Because most people take advantage of everyday things, just being alive is one people should learn to be grateful for. From a first-person perspective, it took a near death experience to change my view on life and ultimately, how I live every day.
At the age of fourteen, I walked into my eleventh surgery. Past surgeries were minor and not as extreme like this one; however, this surgery was also not mandatory. I had chosen to have a spinal correction surgery to fix my scoliosis. I hopped on the operation table as it was just another easy surgery. That was the last time I would ever hop on a table. After surgery was completed, I woke up two days later paralyzed from the waist down and as a result I became a T-10 paraplegic. Doctors were trying to figure out what went wrong for days. My family and I never received an answer. After being in the ICU for ten days, the doctors sent me to rehabilitation. This is where I regained my strength and began the struggle to regain my independence. This conflict is clearly shown in rehab where I was very stubborn and did not want to do any training exercises. I had to learn how to do everything in a wheelchair, from showering differently to just getting into a car. These deceivingly simple skills I developed from my physical therapist. During the four months I was there, I thought I was going to one day feel my legs again. Presently, I am still waiting for that day.
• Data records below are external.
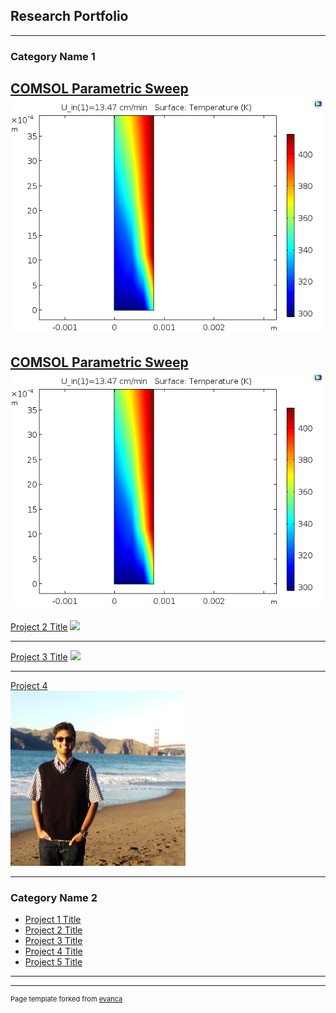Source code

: ## Research Portfolio

---

### Category Name 1 
[COMSOL Parametric Sweep](/parametric_sweep.md)
<img src="images/Parametric Sweep (2D - Temp) 5,15,60 min.gif?raw=true"/>
---
[COMSOL Parametric Sweep](/parametric_sweep.md)
<img src="images/Parametric Sweep (2D - Temp) 5,15,60 min.gif?raw=true"/>
---
[Project 2 Title](/pdf/sample_presentation.pdf)
<img src="images/dummy_thumbnail.jpg?raw=true"/>

---
[Project 3 Title](http://example.com/)
<img src="images/dummy_thumbnail.jpg?raw=true"/>

---
[Project 4](/test_example.md)
<br>
<img src="images/sujay.jpg?raw=true"/>

---

### Category Name 2

- [Project 1 Title](http://example.com/)
- [Project 2 Title](http://example.com/)
- [Project 3 Title](http://example.com/)
- [Project 4 Title](http://example.com/)
- [Project 5 Title](http://example.com/)

---




---
<p style="font-size:11px">Page template forked from <a href="https://github.com/evanca/quick-portfolio">evanca</a></p>
<!-- Remove above link if you don't want to attibute -->
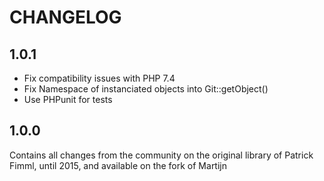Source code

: CHANGELOG
============

## 1.0.1

* Fix compatibility issues with PHP 7.4
* Fix Namespace of instanciated objects into Git::getObject()
* Use PHPunit for tests 

## 1.0.0

Contains all changes from the community on the original library of Patrick Fimml, until 2015, and available
on the fork of Martijn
Following rehab, I went to Pennsylvania where a second opinion concerning my paraplegia was established. My family and I visited the new doctor who did not fret to tell me everything. Upon entering his office, the doctor delivered the unconcealed truth to me. This is where I discovered that I will never walk again in my life time. Hearing those words struck a vivid, unforgettable image in my mind that I still remember today; I was bursting in tears unable to compose myself. What was to come only made it worse. I began to suffer from depression immediately following those life-changing words. After a myriad of doctor visits, I returned to school as an eighth grade student. Shortly after returning to school, the questions began. It was during this time that I expressed denial about my future. Tons of people desired to know what had happened to me and whether or not I was going to walk again. The repetition and impersonal disrespect these people exhibited bothered me a great deal. My answer to such questions was always a pretense. I usually lied and told them maybe around college my nerves would regenerate. As weeks went by, my true friends stepped up and helped me escape my denial. These friends would push me around the hallways when I was tired or they just deemed it necessary too. A combination of the little things like that in school along with helping me in and out of friend’s houses or otherwise difficult places for handicapped people always made me feel like I was asking for too much. According to them, however, it was their duty as a loyal friend to be there and help me even if I was a capable on my own.
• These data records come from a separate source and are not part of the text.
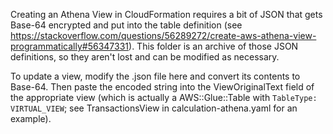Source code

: Creating an Athena View in CloudFormation requires a bit of JSON that gets Base-64 encrypted
and put into the table definition (see https://stackoverflow.com/questions/56289272/create-aws-athena-view-programmatically#56347331).
This folder is an archive of those JSON definitions, so they aren't lost and can be modified as necessary.

To update a view, modify the .json file here and convert its contents to Base-64.  Then paste the encoded
string into the ViewOriginalText field of the appropriate view (which is actually a AWS::Glue::Table with
`TableType: VIRTUAL_VIEW`; see TransactionsView in calculation-athena.yaml for an example).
The very same summer my mom sent me to a summer camp composed of various disabled young teens. This was only seven months after the surgery, and it made me feel rushed to make new, separate friends. At first this seemed like a good idea, but later proved to be wrong for me. Yes, I did meet many different disabled kids, yet they were all born with their disabilities; I was not. I realized that I did not belong there. Just because I was recently disabled did not mean I had to hang out with disabled people, nor did I want to. I liked the true friends I had prior to attending this camp; why did I have to make new ones just because they were disabled like me? I left the camp and never returned because I accepted who I really am. I am still the same person I was before that decisive surgery.
The year after, I was a new person. Confidently, I rolled the hallways of high school and I was not going to let anything stand in my way. I felt that as long as I am alive, time keeps moving; therefore, I will keep moving too. My personality changed from looking at people differently to accepting everyone for who they are. They knew I was in a wheelchair, but soon they talked to me it was as if I was walking beside them. I made many new friends and never once did I feel lonely. All along, my parents were my greatest supporters. Now I feel that I can confide in them about anything because I know they will support any decision that I put my mind to.
This experience has left me living every day to the fullest. Even though I can no longer walk, I am still able to communicate, learn, and do what ever I want till the day I die. Every minute I am grateful for the greatest gift I was given when I was born: Life.